Here’s an example using pushups:
Perform six regular, full-form pushups, then go to the point of the greatest tension, the point where your nose is just touching the ground and all of your weight is being supported by your arms and core, and count down for six seconds. Next, do five reps of pushups and then hold the rep again and count down from five seconds until you reach your last one.
The support for this type of exercise stems from the idea that to induce muscle growth your muscles need to be worked. To work the muscles they must be under tension. There are two ways to achieve more time under tension and stimulate additional growth. The first method is to increase reps. For each additional rep put up the muscle is under tension for that much longer.

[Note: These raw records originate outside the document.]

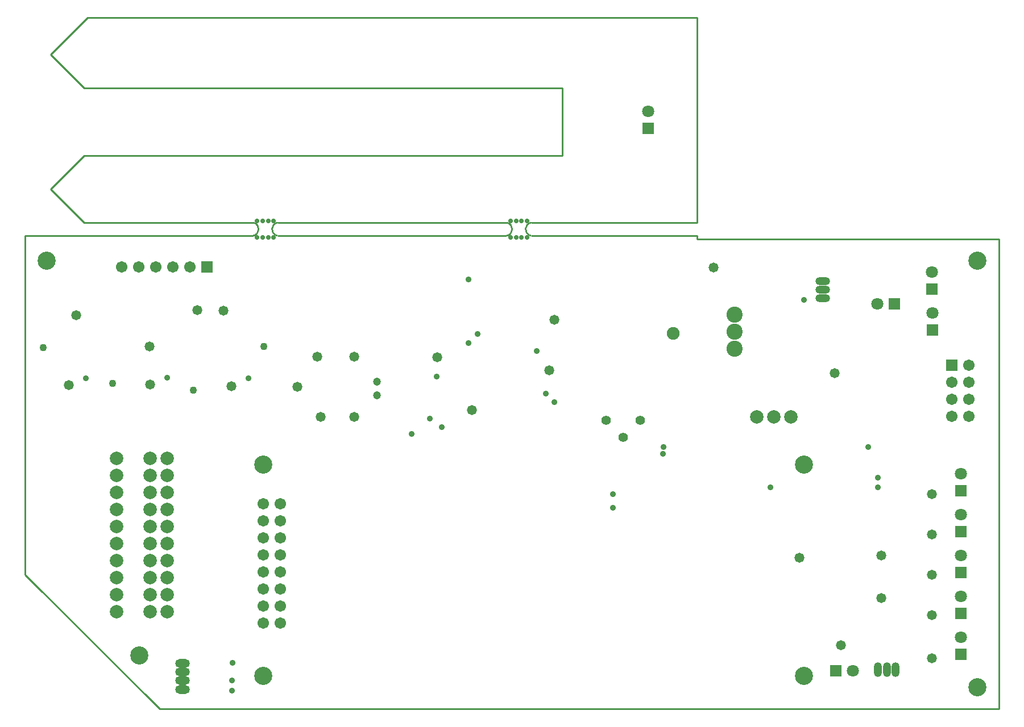
<source format=gbs>
%FSLAX25Y25*%
%MOIN*%
G70*
G01*
G75*
G04 Layer_Color=16711935*
%ADD10R,0.03937X0.04331*%
%ADD11R,0.04331X0.03937*%
%ADD12R,0.11811X0.09055*%
%ADD13R,0.07874X0.02756*%
%ADD14R,0.09449X0.12992*%
%ADD15R,0.24016X0.40000*%
%ADD16R,0.12992X0.09449*%
%ADD17R,0.07874X0.02362*%
%ADD18R,0.02362X0.06102*%
%ADD19C,0.01000*%
%ADD20C,0.02756*%
%ADD21C,0.03937*%
%ADD22C,0.05906*%
%ADD23C,0.01969*%
%ADD24C,0.07874*%
%ADD25C,0.01575*%
%ADD26C,0.27559*%
%ADD27C,0.07087*%
%ADD28C,0.09843*%
%ADD29C,0.05906*%
%ADD30C,0.08661*%
%ADD31O,0.07874X0.03937*%
%ADD32O,0.07874X0.03937*%
%ADD33R,0.06299X0.06299*%
%ADD34C,0.06299*%
%ADD35R,0.06299X0.06299*%
%ADD36R,0.05906X0.05906*%
%ADD37C,0.04724*%
%ADD38C,0.01969*%
%ADD39R,0.05906X0.05906*%
%ADD40O,0.03937X0.07874*%
%ADD41O,0.07874X0.04331*%
%ADD42C,0.03937*%
%ADD43C,0.02756*%
%ADD44C,0.05000*%
%ADD45C,0.03543*%
%ADD46C,0.06693*%
%ADD47C,0.00394*%
%ADD48C,0.00787*%
%ADD49C,0.00591*%
%ADD50C,0.00800*%
%ADD51R,0.04737X0.05131*%
%ADD52R,0.05131X0.04737*%
%ADD53R,0.12611X0.09855*%
%ADD54R,0.08674X0.03556*%
%ADD55R,0.10249X0.13792*%
%ADD56R,0.24816X0.40800*%
%ADD57R,0.13792X0.10249*%
%ADD58R,0.08674X0.03162*%
%ADD59R,0.03162X0.06902*%
%ADD60C,0.07887*%
%ADD61C,0.10642*%
%ADD62C,0.06706*%
%ADD63C,0.09461*%
%ADD64O,0.08674X0.04737*%
%ADD65O,0.08674X0.04737*%
%ADD66R,0.07099X0.07099*%
%ADD67C,0.07099*%
%ADD68R,0.07099X0.07099*%
%ADD69R,0.06706X0.06706*%
%ADD70C,0.05524*%
%ADD71C,0.02769*%
%ADD72R,0.06706X0.06706*%
%ADD73O,0.04737X0.08674*%
%ADD74O,0.08674X0.05131*%
%ADD75C,0.04737*%
%ADD76C,0.03556*%
%ADD77C,0.05800*%
%ADD78C,0.04343*%
%ADD79C,0.07493*%
D19*
X282044Y277593D02*
G03*
X282549Y285299I-514J3903D01*
G01*
X296764Y285399D02*
G03*
X296259Y277693I514J-3903D01*
G01*
X148108Y285399D02*
G03*
X147603Y277693I514J-3903D01*
G01*
X133388Y277593D02*
G03*
X133893Y285299I-514J3903D01*
G01*
X148108Y277593D02*
X282010D01*
X148108Y285399D02*
X282456D01*
X-0Y277559D02*
X34Y277593D01*
X133388D01*
X34449Y285433D02*
X133800D01*
X14764Y305118D02*
X34449Y285433D01*
X14764Y305118D02*
X34449Y324803D01*
X314961D01*
Y364173D01*
X34449D02*
X314961D01*
X14764Y383858D02*
X34449Y364173D01*
X14764Y383858D02*
X36417Y405512D01*
X393701D01*
Y285433D02*
Y405512D01*
X393667Y285399D02*
X393701Y285433D01*
X296730Y285399D02*
X393667D01*
X296730Y277593D02*
X393667D01*
X393701Y277559D01*
Y275590D02*
Y277559D01*
Y275590D02*
X570866D01*
X570866Y275590D01*
Y0D02*
Y275590D01*
X78740Y0D02*
X570866D01*
X-0Y78740D02*
X78740Y0D01*
X-0Y78740D02*
Y277559D01*
D60*
X53543Y57087D02*
D03*
Y67087D02*
D03*
Y77165D02*
D03*
Y87165D02*
D03*
Y117165D02*
D03*
Y127165D02*
D03*
Y97165D02*
D03*
Y107165D02*
D03*
Y137165D02*
D03*
Y147165D02*
D03*
X83071Y57087D02*
D03*
Y67087D02*
D03*
Y77165D02*
D03*
Y87165D02*
D03*
Y117165D02*
D03*
Y127165D02*
D03*
Y97165D02*
D03*
Y107165D02*
D03*
Y137165D02*
D03*
Y147165D02*
D03*
X73228D02*
D03*
Y137165D02*
D03*
Y107165D02*
D03*
Y97165D02*
D03*
Y127165D02*
D03*
Y117165D02*
D03*
Y87165D02*
D03*
Y77165D02*
D03*
Y67087D02*
D03*
Y57087D02*
D03*
X438976Y171260D02*
D03*
X428976D02*
D03*
X448976D02*
D03*
D61*
X139606Y19291D02*
D03*
X456535D02*
D03*
Y143307D02*
D03*
X139606D02*
D03*
X558268Y12598D02*
D03*
Y262992D02*
D03*
X12598D02*
D03*
X66929Y31496D02*
D03*
D62*
X149606Y120315D02*
D03*
Y110315D02*
D03*
X139606Y60315D02*
D03*
Y70315D02*
D03*
Y80315D02*
D03*
Y90315D02*
D03*
Y50315D02*
D03*
Y110315D02*
D03*
Y120315D02*
D03*
Y100315D02*
D03*
X149606D02*
D03*
Y90315D02*
D03*
Y80315D02*
D03*
Y70315D02*
D03*
Y60315D02*
D03*
Y50315D02*
D03*
X56693Y259449D02*
D03*
X66693D02*
D03*
X76693D02*
D03*
X86693D02*
D03*
X96693D02*
D03*
X553307Y201772D02*
D03*
X543307Y191772D02*
D03*
X553307D02*
D03*
X543307Y181772D02*
D03*
X553307D02*
D03*
X543307Y171772D02*
D03*
X553307D02*
D03*
D63*
X415748Y221260D02*
D03*
Y231260D02*
D03*
Y211260D02*
D03*
D64*
X467520Y241063D02*
D03*
Y246063D02*
D03*
D65*
Y251063D02*
D03*
D66*
X548425Y127953D02*
D03*
Y103937D02*
D03*
Y79921D02*
D03*
X548425Y31890D02*
D03*
Y55905D02*
D03*
X531496Y246457D02*
D03*
X531890Y222441D02*
D03*
X365158Y340551D02*
D03*
D67*
X548425Y137953D02*
D03*
Y113937D02*
D03*
Y89921D02*
D03*
X548425Y41890D02*
D03*
Y65905D02*
D03*
X485197Y22441D02*
D03*
X499449Y237795D02*
D03*
X531496Y256457D02*
D03*
X531890Y232441D02*
D03*
X365158Y350551D02*
D03*
D68*
X475197Y22441D02*
D03*
X509449Y237795D02*
D03*
D69*
X106693Y259449D02*
D03*
D70*
X340394Y169272D02*
D03*
X350394Y159272D02*
D03*
X360394Y169272D02*
D03*
D71*
X145669Y286417D02*
D03*
X142388D02*
D03*
X139108D02*
D03*
X135827D02*
D03*
Y276575D02*
D03*
X139108D02*
D03*
X142388D02*
D03*
X145669D02*
D03*
X294291D02*
D03*
X291010D02*
D03*
X287730D02*
D03*
X284449D02*
D03*
Y286417D02*
D03*
X287730D02*
D03*
X291010D02*
D03*
X294291D02*
D03*
D72*
X543307Y201772D02*
D03*
D73*
X510354Y22835D02*
D03*
X505118D02*
D03*
X499882D02*
D03*
D74*
X92126Y26772D02*
D03*
Y21654D02*
D03*
Y16535D02*
D03*
Y11417D02*
D03*
D75*
X206299Y191929D02*
D03*
Y184055D02*
D03*
D76*
X494095Y153543D02*
D03*
X121653Y27165D02*
D03*
X121260Y16535D02*
D03*
Y10630D02*
D03*
X437008Y129921D02*
D03*
X344488Y118110D02*
D03*
Y125984D02*
D03*
X500000Y129921D02*
D03*
Y135827D02*
D03*
X374197Y153543D02*
D03*
X374016Y149606D02*
D03*
X305118Y185039D02*
D03*
X83091Y194311D02*
D03*
X35453Y193917D02*
D03*
X130728Y194075D02*
D03*
X241181Y194921D02*
D03*
X299921Y209921D02*
D03*
X226378Y161417D02*
D03*
X244094Y165354D02*
D03*
X237205Y170276D02*
D03*
X310039Y180118D02*
D03*
X259842Y214567D02*
D03*
Y251969D02*
D03*
X265197Y219921D02*
D03*
X456693Y240158D02*
D03*
D77*
X100787Y233858D02*
D03*
X241535Y206299D02*
D03*
X310039Y228346D02*
D03*
X73090Y190217D02*
D03*
X120728Y189311D02*
D03*
X25453Y189961D02*
D03*
X453740Y88583D02*
D03*
X403543Y258858D02*
D03*
X29724Y231102D02*
D03*
X72835Y212598D02*
D03*
X116142Y233661D02*
D03*
X478346Y37402D02*
D03*
X261811Y175197D02*
D03*
X307087Y198819D02*
D03*
X192913Y171260D02*
D03*
X173228D02*
D03*
X171260Y206693D02*
D03*
X192913D02*
D03*
X159449Y188976D02*
D03*
X474409Y196850D02*
D03*
X501968Y64961D02*
D03*
X531496Y29528D02*
D03*
X531496Y55118D02*
D03*
X531496Y78740D02*
D03*
Y102362D02*
D03*
Y125984D02*
D03*
X501968Y90039D02*
D03*
D78*
X10453Y211988D02*
D03*
X139764Y212598D02*
D03*
X51181Y190945D02*
D03*
X98425Y187008D02*
D03*
D79*
X379921Y220472D02*
D03*
M02*

</source>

However, the fatigue rate is pretty great because you put up such heavy weight in order to get the burn. As a result, your form will inevitably disintegrate, muscle failure will ensue, and you won’t be able to keep your muscles under tension. Dropping the weight and cranking out 40 reps at 95 pounds on bench doesn’t seem to be a viable solution either. The alternative is the countdown sets method.
With countdown sets you can drop the weight but actually get a worthwhile and purposeful amount of time under tension instead of just cranking out rep after rep after rep… after rep. You will still put out plenty of reps, but the static hold will increase the value of the reps as you power through the muscle fatigue and build your muscle’s endurance.
Count down sets can be used on virtually any exercise. They work with body weight exercises, as demonstrated with the pushup example. The same can be done for pull ups by holding yourself up at the greatest point of tension; or for abs by holding the crunch at the greatest point of tension.
It can be used with free weights too. Reverse the push up example on bench press and hold the barbell just above your chest for six seconds while your arms start to shake and the beads of sweat form on your forehead. Don’t you get pumped just thinking about it?
You can really dial up the time under tension with cable exercises. Cables allow for a constant and consistent flow of resistance and that is what makes cable machines so great. When you are doing tricep pull downs you are getting a steady pull the entire set. And then you can pull your arms apart at the peak of the rep and squeeze your tris as you count down. Another great one is cable flies for your pecs. Experiment and see how big of a pump you can achieve from countdown sets!